WHAT THIS TASK INVOLVES> The required output is the lines below from the line containing "right ear: (338, 205)" to the line containing "right elbow: (219, 461)", inclusive, retyped exactly. No other lines belong in it.

DATA EXTRACT Start Marker

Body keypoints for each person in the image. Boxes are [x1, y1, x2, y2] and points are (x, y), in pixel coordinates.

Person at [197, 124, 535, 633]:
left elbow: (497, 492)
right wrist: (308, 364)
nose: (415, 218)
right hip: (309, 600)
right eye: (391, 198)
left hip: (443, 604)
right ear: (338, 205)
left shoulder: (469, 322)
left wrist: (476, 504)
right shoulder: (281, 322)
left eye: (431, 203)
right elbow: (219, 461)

DATA EXTRACT End Marker
DATA EXTRACT Start Marker

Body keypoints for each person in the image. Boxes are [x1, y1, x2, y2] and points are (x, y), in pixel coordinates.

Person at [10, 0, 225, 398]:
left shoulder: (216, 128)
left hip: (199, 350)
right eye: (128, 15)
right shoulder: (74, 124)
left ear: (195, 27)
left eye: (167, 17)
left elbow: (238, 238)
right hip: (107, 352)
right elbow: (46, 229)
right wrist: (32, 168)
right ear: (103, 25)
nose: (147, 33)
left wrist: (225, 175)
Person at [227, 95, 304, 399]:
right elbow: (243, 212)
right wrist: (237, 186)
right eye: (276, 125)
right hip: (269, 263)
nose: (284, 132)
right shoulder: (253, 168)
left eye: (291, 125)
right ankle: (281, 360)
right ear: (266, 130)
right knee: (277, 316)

DATA EXTRACT End Marker

OUTPUT FOR THIS EXERCISE>
right ear: (338, 205)
left shoulder: (469, 322)
left wrist: (476, 504)
right shoulder: (281, 322)
left eye: (431, 203)
right elbow: (219, 461)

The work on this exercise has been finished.